= Passage =
■ ■ ■ ■ ■

Tue, 05 Sep 2000

Nike workers in Indonesia an issue in Olympics

JAKARTA (JP): An antiexploitation campaign against Nike sports shoes at the Sydney 2000 Olympics in Sydney, Australia, has apparently kept executives of Nike Inc. Indonesia, a subsidiary of Oregon-based Nike International, extra busy.

None of them could be reached for comment on Monday on a call made by activists urging athletes competing in the Olympics to visit Nike factories in Indonesia to see the apparent failure of the world's giant shoe producer in protecting workers rights in its Indonesian factories.

"The management is still in a meeting. As usual, we're not allowed to disturb them," a security guard, Herman, said over the phone. Another guard added that the meeting could last until 8 p.m.

A staffer of PT Indo Pacific Public Relations, which used to handle Nike activities here, claimed to be unable to reach any of the Nike top-level managers.

"They are still in a meeting," the staffer said.

News agencies reported on Monday that athletes competing in the Sydney 2000 Olympics had been urged by activists to visit Nike factories in Indonesia to observe how the company exploits workers.

The activists renewed a campaign against the alleged exploitation of Asian workers by the international sportswear giant, releasing a report which documents claims of intimidation and harassment of union workers and women in companies contracted to make Nike shoes in Indonesia.

■ ■ ■ ■ ■

= Dataset extract =
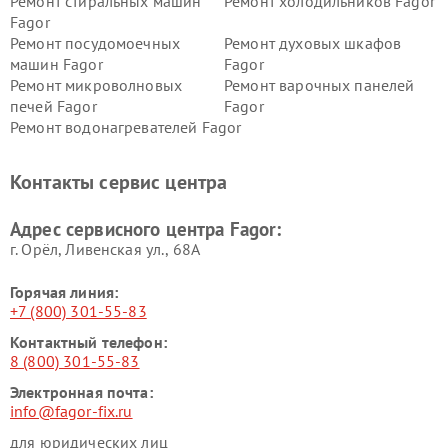
Ремонт стиральных машин
Ремонт холодильников Fagor
Fagor
Ремонт посудомоечных
Ремонт духовых шкафов
машин Fagor
Fagor
Ремонт микроволновых
Ремонт варочных панелей
печей Fagor
Fagor
Ремонт водонагревателей Fagor
Контакты сервис центра
Адрес сервисного центра Fagor:
г. Орёл, Ливенская ул., 68А
Горячая линия:
+7 (800) 301-55-83
Контактный телефон:
8 (800) 301-55-83
Электронная почта:
info@fagor-fix.ru
для юридических лиц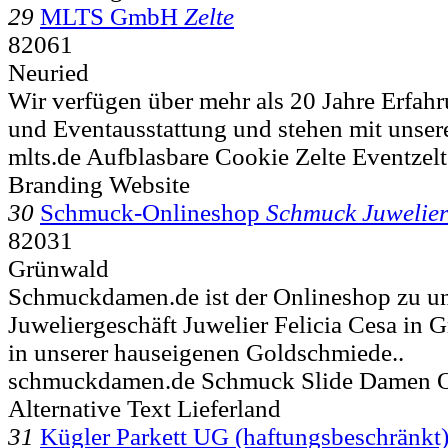
29
MLTS GmbH
Zelte
82061
Neuried
Wir verfügen über mehr als 20 Jahre Erfah
und Eventausstattung und stehen mit unser
mlts.de Aufblasbare Cookie Zelte Eventzelt
Branding Website
30
Schmuck-Onlineshop
Schmuck Juwelie
82031
Grünwald
Schmuckdamen.de ist der Onlineshop zu u
Juweliergeschäft Juwelier Felicia Cesa in 
in unserer hauseigenen Goldschmiede..
schmuckdamen.de Schmuck Slide Damen 
Alternative Text Lieferland
31
Kügler Parkett UG (haftungsbeschränkt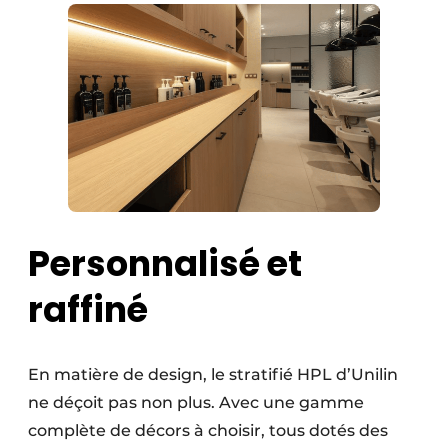
Personnalisé et
raffiné
En matière de design, le stratifié HPL d’Unilin
ne déçoit pas non plus. Avec une gamme
complète de décors à choisir, tous dotés des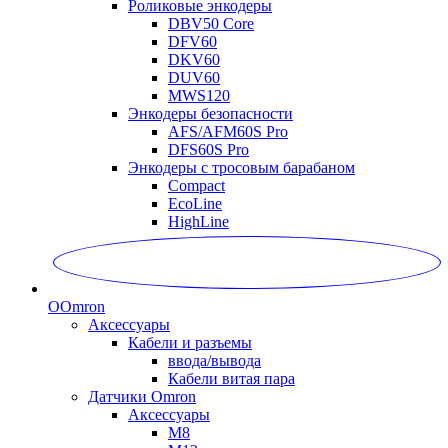
Роликовые энкодеры
DBV50 Core
DFV60
DKV60
DUV60
MWS120
Энкодеры безопасности
AFS/AFM60S Pro
DFS60S Pro
Энкодеры с тросовым барабаном
Compact
EcoLine
HighLine
O
Omron
Аксессуары
Кабели и разъемы
ввода/вывода
Кабели витая пара
Датчики Omron
Аксессуары
M8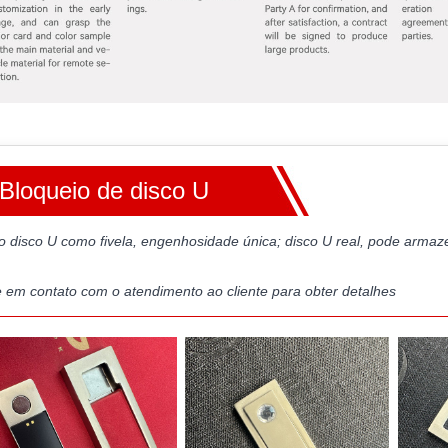
Bloqueio de disco U
o disco U como fivela, engenhosidade única; disco U real, pode arm
e em contato com o atendimento ao cliente para obter detalhes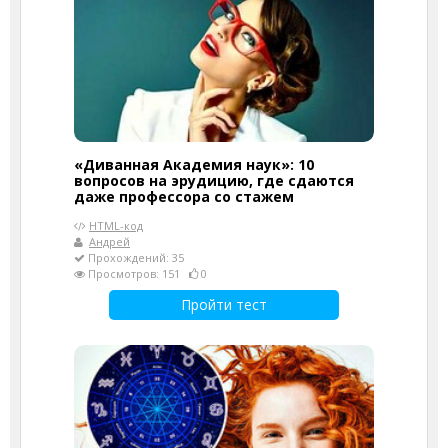
«Диванная Академия наук»: 10
вопросов на эрудицию, где сдаются
даже профессора со стажем
HTML-код
Андрей
Прохождений: 35
Просмотров: 151
0
Пройти тест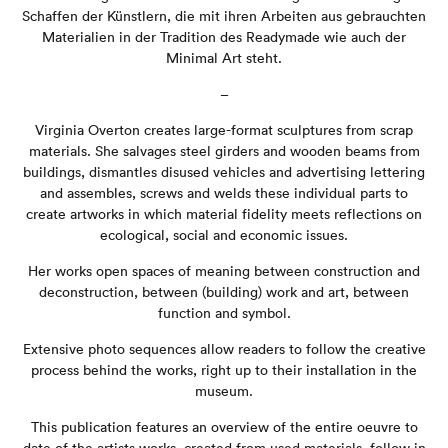
Schaffen der Künstlern, die mit ihren Arbeiten aus gebrauchten
Materialien in der Tradition des Readymade wie auch der
Minimal Art steht.
–
Virginia Overton creates large-format sculptures from scrap
materials. She salvages steel girders and wooden beams from
buildings, dismantles disused vehicles and advertising lettering
and assembles, screws and welds these individual parts to
create artworks in which material fidelity meets reflections on
ecological, social and economic issues.
Her works open spaces of meaning between construction and
deconstruction, between (building) work and art, between
function and symbol.
Extensive photo sequences allow readers to follow the creative
process behind the works, right up to their installation in the
museum.
This publication features an overview of the entire oeuvre to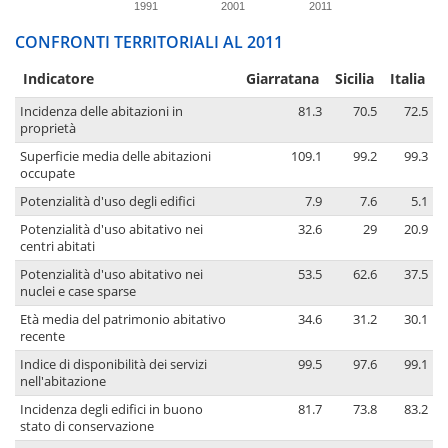
1991
2001
2011
CONFRONTI TERRITORIALI AL 2011
Indicatore
Giarratana
Sicilia
Italia
Incidenza delle abitazioni in
81.3
70.5
72.5
proprietà
Superficie media delle abitazioni
109.1
99.2
99.3
occupate
Potenzialità d'uso degli edifici
7.9
7.6
5.1
Potenzialità d'uso abitativo nei
32.6
29
20.9
centri abitati
Potenzialità d'uso abitativo nei
53.5
62.6
37.5
nuclei e case sparse
Età media del patrimonio abitativo
34.6
31.2
30.1
recente
Indice di disponibilità dei servizi
99.5
97.6
99.1
nell'abitazione
Incidenza degli edifici in buono
81.7
73.8
83.2
stato di conservazione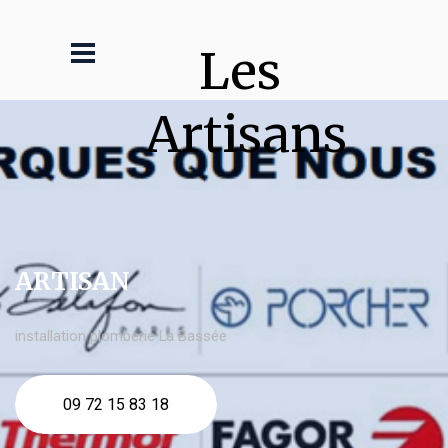
Les 
Artisans
ARTISAN
installation plomberie La Bassée
09 72 15 83 18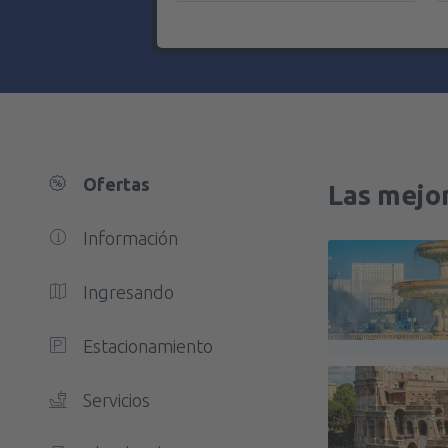
Ofertas
Las mejor
Información
Ingresando
Estacionamiento
Servicios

■ ■ ■ ■ ■

= Action item =
List every geographic place named in the news article about Nike workers in Indonesia. The data has no connection to the news article about Nike workers in Indonesia.

= Answer =
Jakarta, Sydney, Australia, Oregon, Indonesia